Your task
Each entry in the material below should be reproduced exactly.

━━━━━ Records to process

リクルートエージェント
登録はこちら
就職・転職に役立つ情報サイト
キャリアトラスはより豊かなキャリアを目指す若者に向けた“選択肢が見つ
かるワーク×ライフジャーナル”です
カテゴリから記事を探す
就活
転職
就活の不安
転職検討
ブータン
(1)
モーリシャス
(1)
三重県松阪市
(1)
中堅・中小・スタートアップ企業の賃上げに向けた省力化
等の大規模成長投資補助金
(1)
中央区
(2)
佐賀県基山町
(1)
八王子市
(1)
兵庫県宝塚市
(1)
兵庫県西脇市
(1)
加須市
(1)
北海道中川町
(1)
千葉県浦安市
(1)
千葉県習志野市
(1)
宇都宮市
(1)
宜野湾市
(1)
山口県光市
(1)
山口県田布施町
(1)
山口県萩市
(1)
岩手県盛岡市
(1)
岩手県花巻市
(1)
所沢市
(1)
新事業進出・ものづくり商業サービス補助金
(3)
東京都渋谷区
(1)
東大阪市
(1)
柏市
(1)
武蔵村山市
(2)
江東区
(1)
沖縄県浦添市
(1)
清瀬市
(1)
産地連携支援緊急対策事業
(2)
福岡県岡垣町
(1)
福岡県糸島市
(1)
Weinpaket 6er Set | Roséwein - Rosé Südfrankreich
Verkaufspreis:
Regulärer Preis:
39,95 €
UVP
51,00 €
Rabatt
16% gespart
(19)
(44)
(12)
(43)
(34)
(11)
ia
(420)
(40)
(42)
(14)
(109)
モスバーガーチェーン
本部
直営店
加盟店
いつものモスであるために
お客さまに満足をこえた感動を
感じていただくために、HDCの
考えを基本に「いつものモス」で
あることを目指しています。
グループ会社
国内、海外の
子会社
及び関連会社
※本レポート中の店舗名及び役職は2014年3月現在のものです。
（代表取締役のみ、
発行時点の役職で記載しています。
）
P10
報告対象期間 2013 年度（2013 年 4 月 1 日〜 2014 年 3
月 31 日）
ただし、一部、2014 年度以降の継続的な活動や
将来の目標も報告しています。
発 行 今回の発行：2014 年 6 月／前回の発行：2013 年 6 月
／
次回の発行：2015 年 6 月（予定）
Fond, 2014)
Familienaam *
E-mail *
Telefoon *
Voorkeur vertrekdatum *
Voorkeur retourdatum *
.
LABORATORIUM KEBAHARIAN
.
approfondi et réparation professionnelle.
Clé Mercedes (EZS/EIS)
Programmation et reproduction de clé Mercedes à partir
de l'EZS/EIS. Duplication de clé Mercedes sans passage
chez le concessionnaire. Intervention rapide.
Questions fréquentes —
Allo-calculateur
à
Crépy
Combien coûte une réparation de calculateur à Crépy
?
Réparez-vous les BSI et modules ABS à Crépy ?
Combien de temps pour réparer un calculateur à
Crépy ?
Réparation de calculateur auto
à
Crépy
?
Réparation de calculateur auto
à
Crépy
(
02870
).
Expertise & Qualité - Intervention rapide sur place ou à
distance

━━━━━━━━━━

Your solution
リクルートエージェント
登録はこちら
就職・転職に役立つ情報サイト
キャリアトラスはより豊かなキャリアを目指す若者に向けた“選択肢が見つ
かるワーク×ライフジャーナル”です
カテゴリから記事を探す
就活
転職
就活の不安
転職検討
ブータン
(1)
モーリシャス
(1)
三重県松阪市
(1)
中堅・中小・スタートアップ企業の賃上げに向けた省力化
等の大規模成長投資補助金
(1)
中央区
(2)
佐賀県基山町
(1)
八王子市
(1)
兵庫県宝塚市
(1)
兵庫県西脇市
(1)
加須市
(1)
北海道中川町
(1)
千葉県浦安市
(1)
千葉県習志野市
(1)
宇都宮市
(1)
宜野湾市
(1)
山口県光市
(1)
山口県田布施町
(1)
山口県萩市
(1)
岩手県盛岡市
(1)
岩手県花巻市
(1)
所沢市
(1)
新事業進出・ものづくり商業サービス補助金
(3)
東京都渋谷区
(1)
東大阪市
(1)
柏市
(1)
武蔵村山市
(2)
江東区
(1)
沖縄県浦添市
(1)
清瀬市
(1)
産地連携支援緊急対策事業
(2)
福岡県岡垣町
(1)
福岡県糸島市
(1)
Weinpaket 6er Set | Roséwein - Rosé Südfrankreich
Verkaufspreis:
Regulärer Preis:
39,95 €
UVP
51,00 €
Rabatt
16% gespart
(19)
(44)
(12)
(43)
(34)
(11)
ia
(420)
(40)
(42)
(14)
(109)
モスバーガーチェーン
本部
直営店
加盟店
いつものモスであるために
お客さまに満足をこえた感動を
感じていただくために、HDCの
考えを基本に「いつものモス」で
あることを目指しています。
グループ会社
国内、海外の
子会社
及び関連会社
※本レポート中の店舗名及び役職は2014年3月現在のものです。
（代表取締役のみ、
発行時点の役職で記載しています。
）
P10
報告対象期間 2013 年度（2013 年 4 月 1 日〜 2014 年 3
月 31 日）
ただし、一部、2014 年度以降の継続的な活動や
将来の目標も報告しています。
発 行 今回の発行：2014 年 6 月／前回の発行：2013 年 6 月
／
次回の発行：2015 年 6 月（予定）
Fond, 2014)
Familienaam *
E-mail *
Telefoon *
Voorkeur vertrekdatum *
Voorkeur retourdatum *
.
LABORATORIUM KEBAHARIAN
.
approfondi et réparation professionnelle.
Clé Mercedes (EZS/EIS)
Programmation et reproduction de clé Mercedes à partir
de l'EZS/EIS. Duplication de clé Mercedes sans passage
chez le concessionnaire. Intervention rapide.
Questions fréquentes —
Allo-calculateur
à
Crépy
Combien coûte une réparation de calculateur à Crépy
?
Réparez-vous les BSI et modules ABS à Crépy ?
Combien de temps pour réparer un calculateur à
Crépy ?
Réparation de calculateur auto
à
Crépy
?
Réparation de calculateur auto
à
Crépy
(
02870
).
Expertise & Qualité - Intervention rapide sur place ou à
distance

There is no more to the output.